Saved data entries
BEGIN
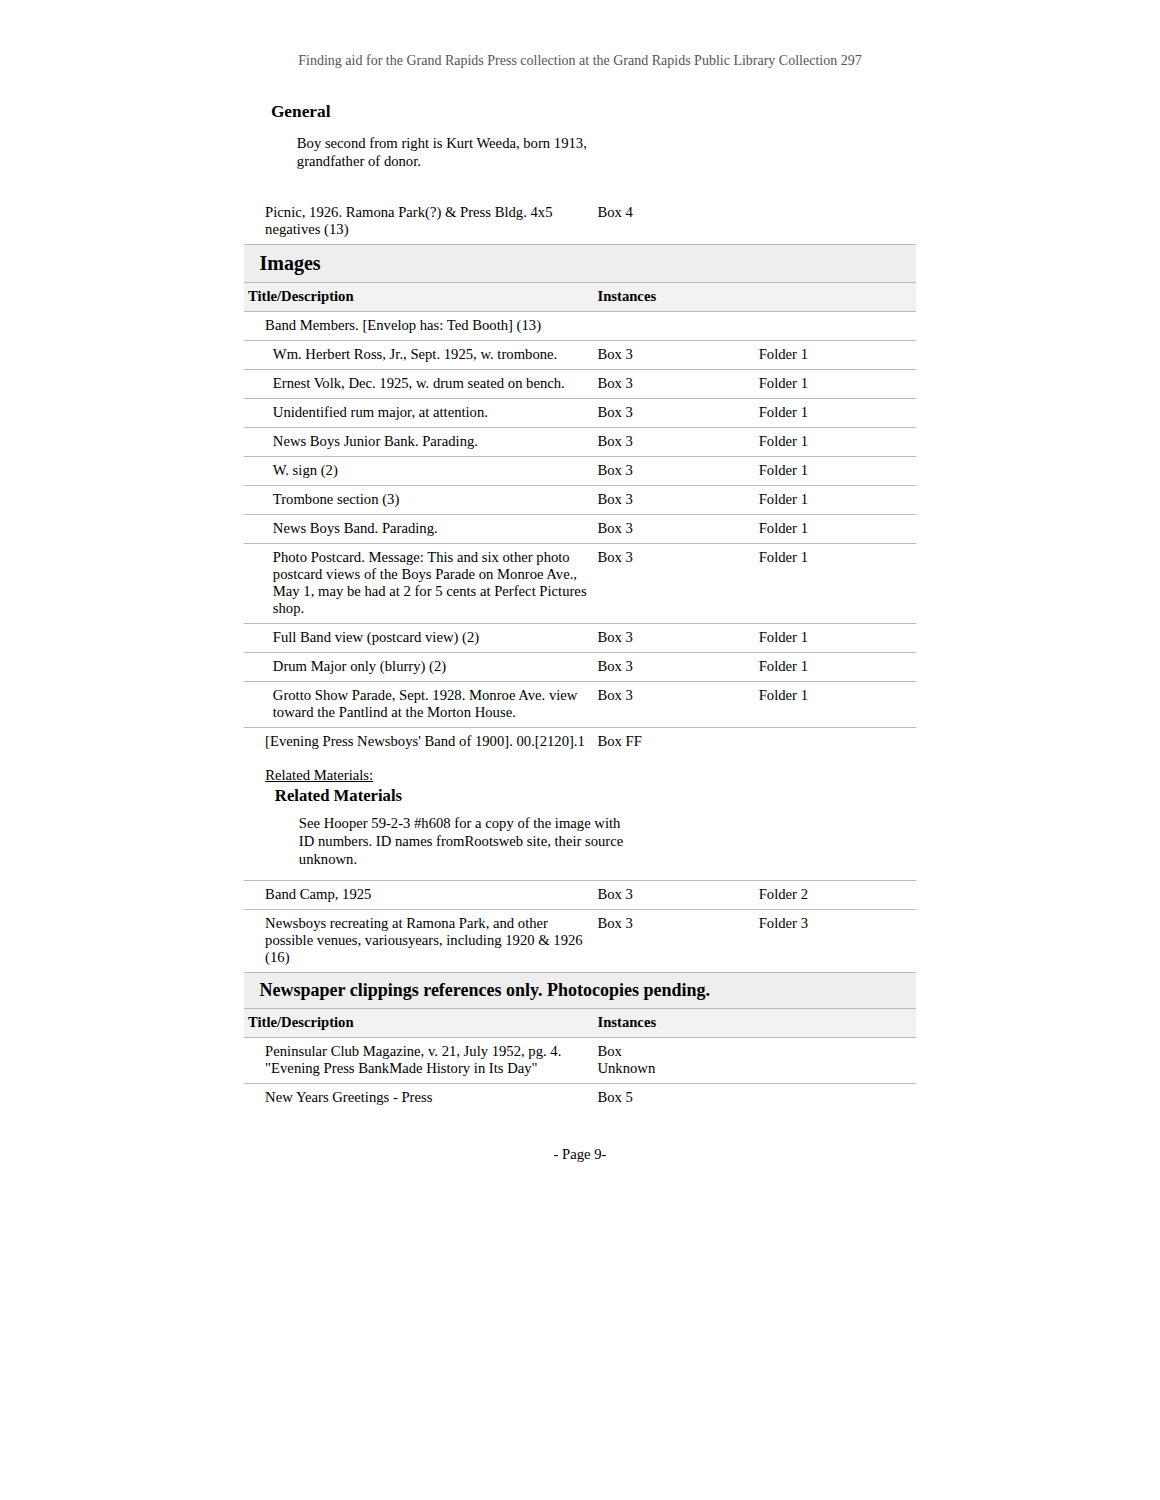Finding aid for the Grand Rapids Press collection at the Grand Rapids Public Library Collection 297
General
Boy second from right is Kurt Weeda, born 1913,
grandfather of donor.
| Picnic, 1926. Ramona Park(?) & Press Bldg. 4x5 negatives (13) | Box 4 | |
| Images |
| Title/Description | Instances | |
| Band Members. [Envelop has: Ted Booth] (13) | | |
| Wm. Herbert Ross, Jr., Sept. 1925, w. trombone. | Box 3 | Folder 1 |
| Ernest Volk, Dec. 1925, w. drum seated on bench. | Box 3 | Folder 1 |
| Unidentified rum major, at attention. | Box 3 | Folder 1 |
| News Boys Junior Bank. Parading. | Box 3 | Folder 1 |
| W. sign (2) | Box 3 | Folder 1 |
| Trombone section (3) | Box 3 | Folder 1 |
| News Boys Band. Parading. | Box 3 | Folder 1 |
| Photo Postcard. Message: This and six other photo postcard views of the Boys Parade on Monroe Ave., May 1, may be had at 2 for 5 cents at Perfect Pictures shop. | Box 3 | Folder 1 |
| Full Band view (postcard view) (2) | Box 3 | Folder 1 |
| Drum Major only (blurry) (2) | Box 3 | Folder 1 |
| Grotto Show Parade, Sept. 1928. Monroe Ave. view toward the Pantlind at the Morton House. | Box 3 | Folder 1 |
| [Evening Press Newsboys' Band of 1900]. 00.[2120].1 | Box FF | |
| Related Materials: Related Materials See Hooper 59-2-3 #h608 for a copy of the image with ID numbers. ID names fromRootsweb site, their source unknown. |
| Band Camp, 1925 | Box 3 | Folder 2 |
| Newsboys recreating at Ramona Park, and other possible venues, variousyears, including 1920 & 1926 (16) | Box 3 | Folder 3 |
| Newspaper clippings references only. Photocopies pending. |
| Title/Description | Instances | |
| Peninsular Club Magazine, v. 21, July 1952, pg. 4. "Evening Press BankMade History in Its Day" | Box Unknown | |
| New Years Greetings - Press | Box 5 | |
- Page 9-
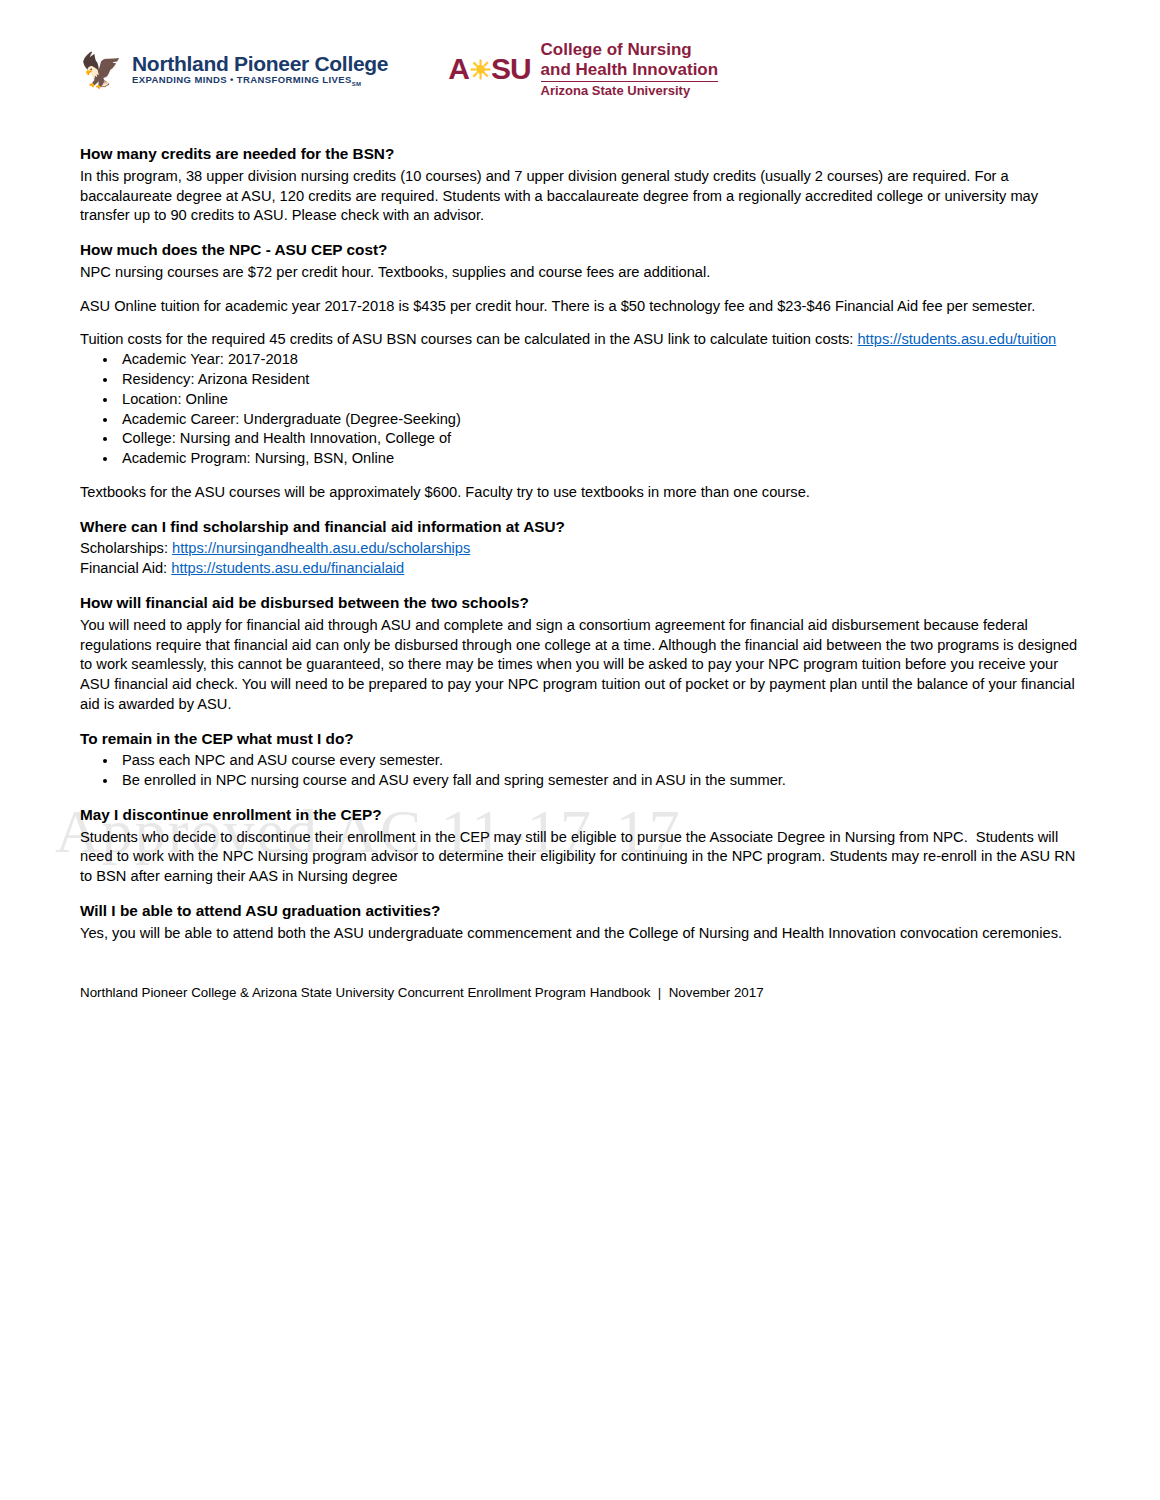Approved AC 11-17-17
🦅
Northland Pioneer College
EXPANDING MINDS • TRANSFORMING LIVESSM
A☀SU
College of Nursing
and Health Innovation
Arizona State University
How many credits are needed for the BSN?
In this program, 38 upper division nursing credits (10 courses) and 7 upper division general study credits (usually 2 courses) are required. For a baccalaureate degree at ASU, 120 credits are required. Students with a baccalaureate degree from a regionally accredited college or university may transfer up to 90 credits to ASU. Please check with an advisor.
How much does the NPC - ASU CEP cost?
NPC nursing courses are $72 per credit hour. Textbooks, supplies and course fees are additional.
ASU Online tuition for academic year 2017-2018 is $435 per credit hour. There is a $50 technology fee and $23-$46 Financial Aid fee per semester.
Tuition costs for the required 45 credits of ASU BSN courses can be calculated in the ASU link to calculate tuition costs: https://students.asu.edu/tuition
Academic Year: 2017-2018
Residency: Arizona Resident
Location: Online
Academic Career: Undergraduate (Degree-Seeking)
College: Nursing and Health Innovation, College of
Academic Program: Nursing, BSN, Online
Textbooks for the ASU courses will be approximately $600. Faculty try to use textbooks in more than one course.
Where can I find scholarship and financial aid information at ASU?
Scholarships: https://nursingandhealth.asu.edu/scholarships
Financial Aid: https://students.asu.edu/financialaid
How will financial aid be disbursed between the two schools?
You will need to apply for financial aid through ASU and complete and sign a consortium agreement for financial aid disbursement because federal regulations require that financial aid can only be disbursed through one college at a time. Although the financial aid between the two programs is designed to work seamlessly, this cannot be guaranteed, so there may be times when you will be asked to pay your NPC program tuition before you receive your ASU financial aid check. You will need to be prepared to pay your NPC program tuition out of pocket or by payment plan until the balance of your financial aid is awarded by ASU.
To remain in the CEP what must I do?
Pass each NPC and ASU course every semester.
Be enrolled in NPC nursing course and ASU every fall and spring semester and in ASU in the summer.
May I discontinue enrollment in the CEP?
Students who decide to discontinue their enrollment in the CEP may still be eligible to pursue the Associate Degree in Nursing from NPC. Students will need to work with the NPC Nursing program advisor to determine their eligibility for continuing in the NPC program. Students may re-enroll in the ASU RN to BSN after earning their AAS in Nursing degree
Will I be able to attend ASU graduation activities?
Yes, you will be able to attend both the ASU undergraduate commencement and the College of Nursing and Health Innovation convocation ceremonies.
Northland Pioneer College & Arizona State University Concurrent Enrollment Program Handbook | November 2017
END
Read through the entries, then copy every line where the string "Parading" is found.

| News Boys Junior Bank. Parading. | Box 3 | Folder 1 |
| News Boys Band. Parading. | Box 3 | Folder 1 |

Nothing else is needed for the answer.